Władysław Frasyniuk w niedzielnej rozmowie z dziennikarzem telewizyjnym odniósł się do piątkowych wydarzeń z piątku, gdy grupa demonstrujących osób obrzuciła jajkami rządowe limuzyny. Samochody te wyjeżdżały z terenu Pałacu Prezydenckiego po desygnowaniu przez Andrzeja Dudę Mateusza Morawieckiego na stanowisko premiera.
PRL-owski opozycjonista stwierdził: – Zabicie demokracji w Polsce oznacza, że w dłuższej lub krótszej perspektywie polecą kamienie, tak jak to było w stanie wojennym. Nie czarujmy się – władza odbiera prawa i swobody obywatelskie. Pozbawia nas sprawiedliwego sędziego, dostępu do prawdziwego niezawisłego sądu. W systemie autorytarnym ulica decyduje, czy władza się jej boi, czy się nie boi. Jestem wielkim zwolennikiem białych róż, ale uważam, że system popycha nas do tego, żeby rzeczywiście to nie jajka, ale za chwilę poleciały kamienie. Odpowiedzią na autorytarne rządy jest tylko twardy opór.

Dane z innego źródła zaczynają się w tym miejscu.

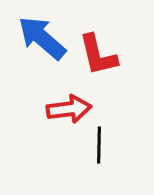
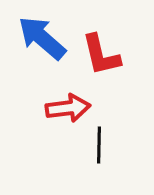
red L-shape: moved 3 px right
red arrow: moved 1 px left, 1 px up
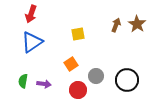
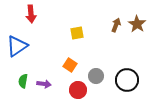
red arrow: rotated 24 degrees counterclockwise
yellow square: moved 1 px left, 1 px up
blue triangle: moved 15 px left, 4 px down
orange square: moved 1 px left, 1 px down; rotated 24 degrees counterclockwise
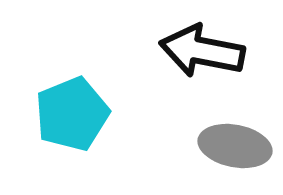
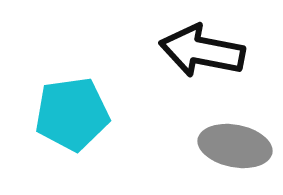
cyan pentagon: rotated 14 degrees clockwise
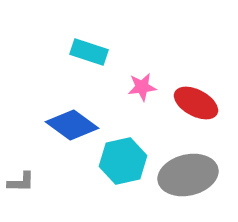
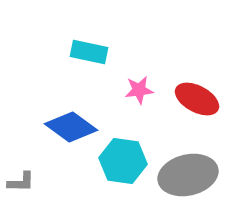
cyan rectangle: rotated 6 degrees counterclockwise
pink star: moved 3 px left, 3 px down
red ellipse: moved 1 px right, 4 px up
blue diamond: moved 1 px left, 2 px down
cyan hexagon: rotated 21 degrees clockwise
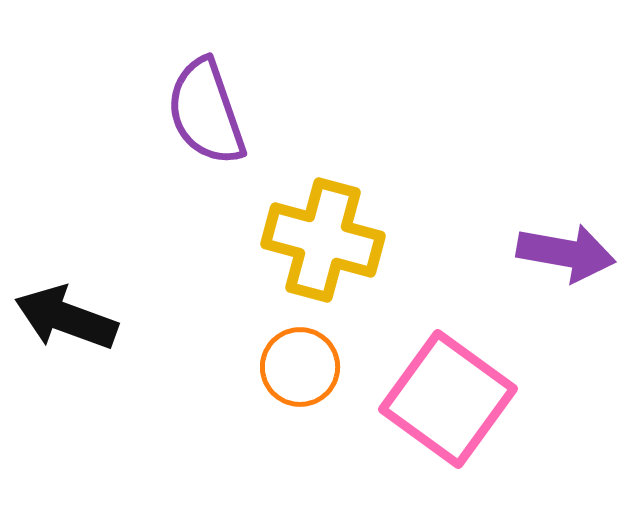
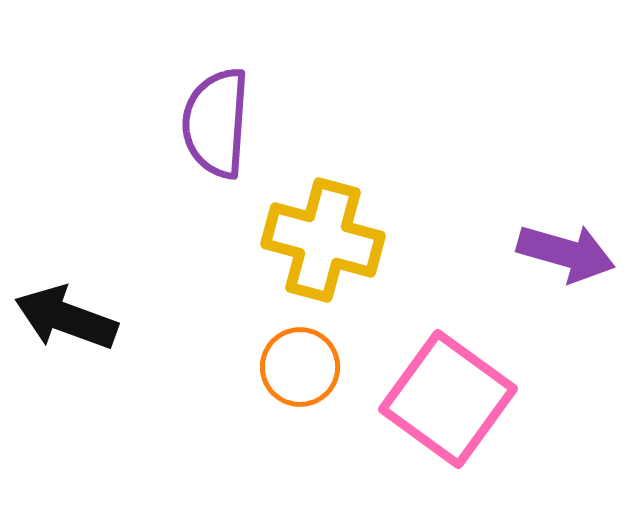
purple semicircle: moved 10 px right, 11 px down; rotated 23 degrees clockwise
purple arrow: rotated 6 degrees clockwise
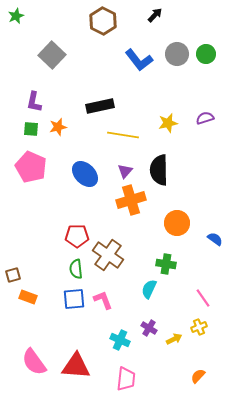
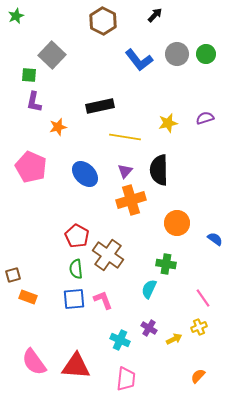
green square: moved 2 px left, 54 px up
yellow line: moved 2 px right, 2 px down
red pentagon: rotated 30 degrees clockwise
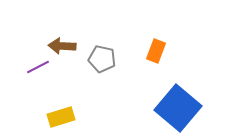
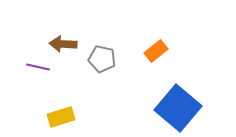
brown arrow: moved 1 px right, 2 px up
orange rectangle: rotated 30 degrees clockwise
purple line: rotated 40 degrees clockwise
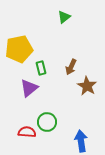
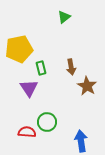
brown arrow: rotated 35 degrees counterclockwise
purple triangle: rotated 24 degrees counterclockwise
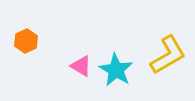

Frasyniuk dodał: – Jajka, które lecą, nikogo nie zabiją, nikomu krzywdy nie zrobią. Demonstracje – że tak powiem – mają swój wyraz i to, że ktoś rzucił jajkiem w polityka, to nie jest nic strasznego. Nic takiego się nie stało. Kamień już to jest inna rozmowa. Ja wiem, że może się tak zdarzyć. Jeżeli władza będzie napinała tę procę, to z tej procy może ten kamień wylecieć.